Top 10 most-read stories for February

March 3, 2021
Interview with retiring PLASTICS executive Steve Petrakis tops the list; stories on rotomolder Simplay3 and new equipment items also were popular.

Our interview with well-respected plastics industry veteran and mentor was the most popular story on in February. Other must-reads included a feature on rotomolder Simplay3, tips for winterizing your plastics plant and features on new equipment. Did you miss any? 

1. As he looks forward to retirement, PLASTICS executive and industry veteran Steve Petrakis takes pride in the people he's mentored in the industry.

2. Simplay3, the third company founded by rotomolding legend Tom Murdough, adapted and thrived despite the challenges posed by the pandemic.  

3. KraussMaffei added larger models to its GX series, with clamping forces topping out at 1,460 tons.

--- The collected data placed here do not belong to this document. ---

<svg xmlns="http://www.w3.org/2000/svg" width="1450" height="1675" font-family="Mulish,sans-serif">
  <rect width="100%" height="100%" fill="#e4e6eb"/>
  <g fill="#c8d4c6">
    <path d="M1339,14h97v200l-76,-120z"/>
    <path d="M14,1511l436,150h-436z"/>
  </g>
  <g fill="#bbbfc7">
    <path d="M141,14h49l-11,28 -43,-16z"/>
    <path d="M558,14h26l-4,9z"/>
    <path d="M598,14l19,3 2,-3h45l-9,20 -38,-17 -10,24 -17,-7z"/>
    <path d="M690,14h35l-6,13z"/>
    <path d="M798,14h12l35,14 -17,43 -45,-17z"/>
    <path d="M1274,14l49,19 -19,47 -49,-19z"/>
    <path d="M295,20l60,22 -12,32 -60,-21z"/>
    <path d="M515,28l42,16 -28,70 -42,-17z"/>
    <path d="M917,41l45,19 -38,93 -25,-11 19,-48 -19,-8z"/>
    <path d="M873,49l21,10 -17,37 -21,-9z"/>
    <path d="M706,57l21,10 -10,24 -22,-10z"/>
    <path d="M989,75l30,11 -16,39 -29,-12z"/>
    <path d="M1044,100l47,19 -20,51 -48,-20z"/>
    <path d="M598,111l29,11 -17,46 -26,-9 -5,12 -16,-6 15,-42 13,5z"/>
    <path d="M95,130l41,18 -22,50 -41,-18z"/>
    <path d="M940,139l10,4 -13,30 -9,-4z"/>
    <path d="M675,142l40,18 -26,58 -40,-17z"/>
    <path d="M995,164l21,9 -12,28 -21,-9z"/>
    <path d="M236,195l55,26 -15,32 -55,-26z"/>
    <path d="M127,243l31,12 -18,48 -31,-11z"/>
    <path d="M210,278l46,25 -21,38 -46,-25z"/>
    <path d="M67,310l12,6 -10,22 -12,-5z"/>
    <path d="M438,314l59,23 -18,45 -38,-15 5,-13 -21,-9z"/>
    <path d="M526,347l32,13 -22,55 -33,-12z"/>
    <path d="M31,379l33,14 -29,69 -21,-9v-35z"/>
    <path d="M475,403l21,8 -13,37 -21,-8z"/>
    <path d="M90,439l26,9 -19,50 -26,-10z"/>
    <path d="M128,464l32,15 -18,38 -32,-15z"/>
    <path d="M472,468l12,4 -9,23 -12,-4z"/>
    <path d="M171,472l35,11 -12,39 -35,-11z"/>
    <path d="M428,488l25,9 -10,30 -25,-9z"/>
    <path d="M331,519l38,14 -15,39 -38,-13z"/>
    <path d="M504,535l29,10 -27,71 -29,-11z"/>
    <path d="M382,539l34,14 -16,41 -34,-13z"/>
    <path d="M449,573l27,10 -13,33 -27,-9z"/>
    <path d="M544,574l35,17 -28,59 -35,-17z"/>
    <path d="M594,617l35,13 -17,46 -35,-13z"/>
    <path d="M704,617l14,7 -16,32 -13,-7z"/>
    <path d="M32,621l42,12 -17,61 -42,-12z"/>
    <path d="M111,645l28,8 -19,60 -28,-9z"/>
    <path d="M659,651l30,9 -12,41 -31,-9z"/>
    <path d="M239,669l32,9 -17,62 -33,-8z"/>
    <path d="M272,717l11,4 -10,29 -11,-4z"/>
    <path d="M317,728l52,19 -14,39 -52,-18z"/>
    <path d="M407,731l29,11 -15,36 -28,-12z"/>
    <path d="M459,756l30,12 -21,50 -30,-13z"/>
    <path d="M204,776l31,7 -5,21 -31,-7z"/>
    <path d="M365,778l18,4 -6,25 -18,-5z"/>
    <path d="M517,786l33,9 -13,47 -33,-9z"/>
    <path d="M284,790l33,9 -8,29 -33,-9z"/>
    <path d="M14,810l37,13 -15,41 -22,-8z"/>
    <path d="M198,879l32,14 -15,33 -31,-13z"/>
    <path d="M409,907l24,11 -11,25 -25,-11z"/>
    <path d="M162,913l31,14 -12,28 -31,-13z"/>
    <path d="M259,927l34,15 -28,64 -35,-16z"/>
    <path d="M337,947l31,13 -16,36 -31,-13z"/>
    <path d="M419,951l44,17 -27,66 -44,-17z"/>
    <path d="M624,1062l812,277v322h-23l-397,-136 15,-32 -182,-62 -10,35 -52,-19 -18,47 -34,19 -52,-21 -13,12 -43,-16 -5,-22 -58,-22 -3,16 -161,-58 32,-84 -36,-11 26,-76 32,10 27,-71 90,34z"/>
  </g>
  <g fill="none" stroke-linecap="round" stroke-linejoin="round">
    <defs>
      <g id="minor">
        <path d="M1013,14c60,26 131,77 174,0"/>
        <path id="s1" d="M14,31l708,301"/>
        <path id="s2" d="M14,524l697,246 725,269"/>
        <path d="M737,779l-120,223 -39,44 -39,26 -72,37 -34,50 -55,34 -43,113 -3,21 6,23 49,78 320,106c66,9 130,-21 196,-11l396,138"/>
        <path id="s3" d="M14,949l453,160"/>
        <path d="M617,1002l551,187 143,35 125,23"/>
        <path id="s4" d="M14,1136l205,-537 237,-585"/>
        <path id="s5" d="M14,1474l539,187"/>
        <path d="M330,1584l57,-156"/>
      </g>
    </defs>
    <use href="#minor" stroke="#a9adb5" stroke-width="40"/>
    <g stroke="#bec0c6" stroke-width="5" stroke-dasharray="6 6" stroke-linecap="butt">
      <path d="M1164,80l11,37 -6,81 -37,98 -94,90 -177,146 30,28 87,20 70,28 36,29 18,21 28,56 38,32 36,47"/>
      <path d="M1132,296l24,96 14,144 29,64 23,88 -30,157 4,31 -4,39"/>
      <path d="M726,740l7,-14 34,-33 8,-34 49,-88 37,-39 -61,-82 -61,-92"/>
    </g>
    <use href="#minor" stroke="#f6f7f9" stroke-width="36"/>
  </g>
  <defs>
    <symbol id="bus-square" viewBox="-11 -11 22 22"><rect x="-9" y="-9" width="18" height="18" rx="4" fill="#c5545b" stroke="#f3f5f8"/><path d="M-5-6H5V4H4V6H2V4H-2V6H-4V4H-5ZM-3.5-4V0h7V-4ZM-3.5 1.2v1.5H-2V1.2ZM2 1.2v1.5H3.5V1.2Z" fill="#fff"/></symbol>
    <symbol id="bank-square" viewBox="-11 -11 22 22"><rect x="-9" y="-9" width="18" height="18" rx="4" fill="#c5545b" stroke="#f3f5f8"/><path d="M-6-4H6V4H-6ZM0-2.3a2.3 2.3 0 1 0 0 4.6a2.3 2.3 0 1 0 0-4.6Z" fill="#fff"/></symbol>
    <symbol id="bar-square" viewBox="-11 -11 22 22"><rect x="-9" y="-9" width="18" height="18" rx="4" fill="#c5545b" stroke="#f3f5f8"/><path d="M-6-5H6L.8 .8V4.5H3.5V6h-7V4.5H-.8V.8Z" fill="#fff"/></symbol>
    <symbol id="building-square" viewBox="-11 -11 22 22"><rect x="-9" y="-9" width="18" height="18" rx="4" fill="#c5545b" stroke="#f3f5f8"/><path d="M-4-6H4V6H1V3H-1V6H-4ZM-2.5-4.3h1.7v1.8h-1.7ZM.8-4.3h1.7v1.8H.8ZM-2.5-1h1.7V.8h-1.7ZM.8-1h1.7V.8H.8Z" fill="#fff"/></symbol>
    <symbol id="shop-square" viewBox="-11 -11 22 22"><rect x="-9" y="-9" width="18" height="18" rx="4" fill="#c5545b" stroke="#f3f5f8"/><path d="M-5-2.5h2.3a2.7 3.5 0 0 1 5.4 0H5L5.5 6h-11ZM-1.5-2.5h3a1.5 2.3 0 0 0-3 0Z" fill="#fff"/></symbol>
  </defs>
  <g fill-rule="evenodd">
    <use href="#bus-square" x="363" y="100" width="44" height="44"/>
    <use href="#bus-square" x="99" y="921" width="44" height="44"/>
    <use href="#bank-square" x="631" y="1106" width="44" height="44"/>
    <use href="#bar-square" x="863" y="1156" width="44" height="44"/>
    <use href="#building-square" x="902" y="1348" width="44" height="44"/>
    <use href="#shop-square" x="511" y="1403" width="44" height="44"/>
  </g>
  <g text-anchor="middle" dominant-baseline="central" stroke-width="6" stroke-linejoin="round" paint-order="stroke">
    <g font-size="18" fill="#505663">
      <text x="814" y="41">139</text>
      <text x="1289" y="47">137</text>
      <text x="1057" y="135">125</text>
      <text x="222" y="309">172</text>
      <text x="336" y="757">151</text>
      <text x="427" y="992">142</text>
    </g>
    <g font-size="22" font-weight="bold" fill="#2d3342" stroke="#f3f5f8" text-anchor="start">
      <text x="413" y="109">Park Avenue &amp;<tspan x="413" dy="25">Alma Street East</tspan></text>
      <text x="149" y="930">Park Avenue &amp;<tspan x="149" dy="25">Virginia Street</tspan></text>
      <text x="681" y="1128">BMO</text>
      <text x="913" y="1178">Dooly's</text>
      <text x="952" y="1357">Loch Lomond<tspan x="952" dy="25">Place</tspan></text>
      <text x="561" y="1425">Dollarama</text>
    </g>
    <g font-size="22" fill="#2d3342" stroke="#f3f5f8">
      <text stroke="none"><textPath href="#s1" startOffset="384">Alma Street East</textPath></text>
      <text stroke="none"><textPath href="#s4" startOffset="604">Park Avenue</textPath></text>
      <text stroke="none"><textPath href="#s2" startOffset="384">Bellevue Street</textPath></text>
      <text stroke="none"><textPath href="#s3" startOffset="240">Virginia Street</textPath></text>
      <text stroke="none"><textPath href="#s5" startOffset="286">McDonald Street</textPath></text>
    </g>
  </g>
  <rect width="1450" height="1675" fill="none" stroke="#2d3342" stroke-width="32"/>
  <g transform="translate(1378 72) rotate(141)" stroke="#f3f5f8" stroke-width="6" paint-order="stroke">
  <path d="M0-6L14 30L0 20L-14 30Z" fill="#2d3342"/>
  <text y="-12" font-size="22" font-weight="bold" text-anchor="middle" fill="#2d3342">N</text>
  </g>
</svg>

They are designed to meet the needs of the packaging and automotive industries, as well as the production of technical components. 

4. Autonomous mobile robots are improving worker safety at plastics plants by replacing manually operated forklifts in high-traffic areas. 

5. Teel Plastics invested in three new Davis-Standard extruders, with two dedicated to producing testing swabs and the third creating profiles used in respirators to help combat COVID-19.

6. Rapid Robotics is offering $25,000-a-year leases of its new Rapid Machine Operator cobot, which is ready to use out of the box for a fast ROI. 

7. Angle Systems’ Multi Lumen Vision System, which measures various characteristics of multi-lumen tubing offline, has been upgraded with autofocus technology. 

8. Sentry Insurance a Mutual Company suggests taking a series of steps to avoid the potential damage and downtime that can come from winter's wrath. 

9. Altair purchased Xaloy and named a new board and CEO. The deal divests the Xaloy screw and barrel product line from Nordson’s polymer processing systems division. 

10. After the cancellation of NPE2021, PLASTICS said it was working to resolve exhibitors’ concerns about refund policies, but much of the deposit money was spent on expenses leading up to the show and couldn’t be refunded.